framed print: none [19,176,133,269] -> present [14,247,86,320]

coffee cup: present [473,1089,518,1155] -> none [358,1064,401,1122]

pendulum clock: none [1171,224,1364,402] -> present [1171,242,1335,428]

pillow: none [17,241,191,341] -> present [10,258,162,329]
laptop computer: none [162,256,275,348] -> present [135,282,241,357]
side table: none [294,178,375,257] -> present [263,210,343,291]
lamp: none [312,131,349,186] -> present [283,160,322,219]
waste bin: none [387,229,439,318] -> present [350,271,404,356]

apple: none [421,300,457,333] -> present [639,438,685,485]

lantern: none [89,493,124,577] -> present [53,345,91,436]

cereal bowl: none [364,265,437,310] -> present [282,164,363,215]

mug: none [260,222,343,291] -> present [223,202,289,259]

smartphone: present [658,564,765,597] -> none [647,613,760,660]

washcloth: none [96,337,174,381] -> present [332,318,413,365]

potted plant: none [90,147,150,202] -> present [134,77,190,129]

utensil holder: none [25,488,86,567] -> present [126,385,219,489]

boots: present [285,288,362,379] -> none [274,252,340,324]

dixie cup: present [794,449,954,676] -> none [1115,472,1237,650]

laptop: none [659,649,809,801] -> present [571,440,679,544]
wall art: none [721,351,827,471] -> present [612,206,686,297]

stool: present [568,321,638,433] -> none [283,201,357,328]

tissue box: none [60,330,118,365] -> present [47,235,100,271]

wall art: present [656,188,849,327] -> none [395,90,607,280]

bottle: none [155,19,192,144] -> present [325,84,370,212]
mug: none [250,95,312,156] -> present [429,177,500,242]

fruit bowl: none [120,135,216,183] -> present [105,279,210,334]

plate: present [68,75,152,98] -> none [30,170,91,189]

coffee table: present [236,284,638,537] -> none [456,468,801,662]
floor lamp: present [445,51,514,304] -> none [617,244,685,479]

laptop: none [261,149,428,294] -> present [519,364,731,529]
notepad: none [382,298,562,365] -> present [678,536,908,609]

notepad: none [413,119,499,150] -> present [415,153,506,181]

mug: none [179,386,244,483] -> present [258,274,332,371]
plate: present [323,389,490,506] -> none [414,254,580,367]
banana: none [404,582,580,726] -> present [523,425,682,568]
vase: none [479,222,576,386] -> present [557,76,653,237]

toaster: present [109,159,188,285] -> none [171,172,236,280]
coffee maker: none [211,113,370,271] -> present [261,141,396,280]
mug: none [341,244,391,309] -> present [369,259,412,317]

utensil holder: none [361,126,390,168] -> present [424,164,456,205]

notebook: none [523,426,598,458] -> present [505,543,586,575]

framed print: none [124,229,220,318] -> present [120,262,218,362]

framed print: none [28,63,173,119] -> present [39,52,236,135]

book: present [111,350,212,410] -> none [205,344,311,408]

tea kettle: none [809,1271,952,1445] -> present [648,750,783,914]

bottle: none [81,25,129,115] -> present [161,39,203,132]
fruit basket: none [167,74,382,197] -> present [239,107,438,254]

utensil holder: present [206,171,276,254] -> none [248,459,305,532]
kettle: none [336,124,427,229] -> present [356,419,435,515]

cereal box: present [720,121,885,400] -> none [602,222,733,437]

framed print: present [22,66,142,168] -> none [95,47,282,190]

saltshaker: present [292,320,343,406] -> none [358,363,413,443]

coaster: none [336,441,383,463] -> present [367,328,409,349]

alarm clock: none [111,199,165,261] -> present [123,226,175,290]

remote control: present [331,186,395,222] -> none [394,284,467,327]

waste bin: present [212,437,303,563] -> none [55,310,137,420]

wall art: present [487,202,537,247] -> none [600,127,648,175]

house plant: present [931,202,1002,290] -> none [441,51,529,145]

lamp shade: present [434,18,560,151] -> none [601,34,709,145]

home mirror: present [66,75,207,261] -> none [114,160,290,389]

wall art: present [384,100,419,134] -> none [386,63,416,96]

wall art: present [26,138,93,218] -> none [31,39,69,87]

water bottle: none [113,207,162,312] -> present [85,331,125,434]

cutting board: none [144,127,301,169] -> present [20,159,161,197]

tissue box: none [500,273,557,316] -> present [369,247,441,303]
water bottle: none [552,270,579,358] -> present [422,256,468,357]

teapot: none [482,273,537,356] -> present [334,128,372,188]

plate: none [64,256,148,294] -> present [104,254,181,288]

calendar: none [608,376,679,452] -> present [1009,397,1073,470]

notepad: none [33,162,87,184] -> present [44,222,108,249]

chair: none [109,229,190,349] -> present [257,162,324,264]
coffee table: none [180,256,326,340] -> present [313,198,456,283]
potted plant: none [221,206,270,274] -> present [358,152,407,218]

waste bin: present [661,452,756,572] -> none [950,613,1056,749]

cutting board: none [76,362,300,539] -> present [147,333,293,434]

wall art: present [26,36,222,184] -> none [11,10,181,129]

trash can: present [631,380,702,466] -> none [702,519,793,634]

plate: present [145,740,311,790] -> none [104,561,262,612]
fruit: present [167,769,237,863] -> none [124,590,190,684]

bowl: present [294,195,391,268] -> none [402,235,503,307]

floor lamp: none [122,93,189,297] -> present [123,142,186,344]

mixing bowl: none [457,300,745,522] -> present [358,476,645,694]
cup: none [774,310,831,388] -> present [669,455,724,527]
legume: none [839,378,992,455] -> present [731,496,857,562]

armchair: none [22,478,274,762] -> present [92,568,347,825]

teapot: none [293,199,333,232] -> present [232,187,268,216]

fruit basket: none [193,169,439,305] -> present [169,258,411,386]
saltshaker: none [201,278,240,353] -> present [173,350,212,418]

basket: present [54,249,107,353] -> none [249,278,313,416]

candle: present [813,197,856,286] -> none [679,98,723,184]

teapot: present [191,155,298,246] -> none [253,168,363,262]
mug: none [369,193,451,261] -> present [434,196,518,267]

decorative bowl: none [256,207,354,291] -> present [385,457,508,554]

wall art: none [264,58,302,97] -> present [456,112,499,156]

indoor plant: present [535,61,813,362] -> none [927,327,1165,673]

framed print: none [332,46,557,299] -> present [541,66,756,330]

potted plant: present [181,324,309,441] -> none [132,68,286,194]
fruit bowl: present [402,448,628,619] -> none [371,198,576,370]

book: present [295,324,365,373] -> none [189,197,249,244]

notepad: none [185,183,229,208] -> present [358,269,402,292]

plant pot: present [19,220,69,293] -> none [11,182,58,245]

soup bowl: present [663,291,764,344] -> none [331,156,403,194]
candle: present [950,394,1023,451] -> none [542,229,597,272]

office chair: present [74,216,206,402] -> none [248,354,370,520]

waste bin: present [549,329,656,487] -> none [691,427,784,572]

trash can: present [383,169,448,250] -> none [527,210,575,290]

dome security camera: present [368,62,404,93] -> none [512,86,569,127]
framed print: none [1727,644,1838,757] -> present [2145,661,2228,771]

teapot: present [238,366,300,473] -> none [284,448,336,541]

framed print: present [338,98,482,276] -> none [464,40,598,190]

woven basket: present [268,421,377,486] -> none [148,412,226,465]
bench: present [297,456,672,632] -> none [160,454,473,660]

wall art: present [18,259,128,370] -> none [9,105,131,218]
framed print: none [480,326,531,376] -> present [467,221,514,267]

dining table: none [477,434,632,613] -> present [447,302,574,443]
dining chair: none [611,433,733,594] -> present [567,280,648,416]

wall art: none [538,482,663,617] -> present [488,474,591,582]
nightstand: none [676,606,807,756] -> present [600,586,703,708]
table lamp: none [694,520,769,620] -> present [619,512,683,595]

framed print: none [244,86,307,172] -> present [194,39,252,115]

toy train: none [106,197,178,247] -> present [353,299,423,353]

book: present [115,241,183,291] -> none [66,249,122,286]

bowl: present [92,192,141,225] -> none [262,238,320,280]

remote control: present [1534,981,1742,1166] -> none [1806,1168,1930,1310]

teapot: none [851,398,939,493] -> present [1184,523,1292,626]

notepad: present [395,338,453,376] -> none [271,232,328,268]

-- -- --

◆ INSTRUCTION: Out of the data above, transcribe exactly and only the lines starting with the line that has "side table: none" and going on through the line that has "boots: present [285,288,362,379]", both included.

◆ RESPONSE TO THE EXERCISE:
side table: none [294,178,375,257] -> present [263,210,343,291]
lamp: none [312,131,349,186] -> present [283,160,322,219]
waste bin: none [387,229,439,318] -> present [350,271,404,356]

apple: none [421,300,457,333] -> present [639,438,685,485]

lantern: none [89,493,124,577] -> present [53,345,91,436]

cereal bowl: none [364,265,437,310] -> present [282,164,363,215]

mug: none [260,222,343,291] -> present [223,202,289,259]

smartphone: present [658,564,765,597] -> none [647,613,760,660]

washcloth: none [96,337,174,381] -> present [332,318,413,365]

potted plant: none [90,147,150,202] -> present [134,77,190,129]

utensil holder: none [25,488,86,567] -> present [126,385,219,489]

boots: present [285,288,362,379] -> none [274,252,340,324]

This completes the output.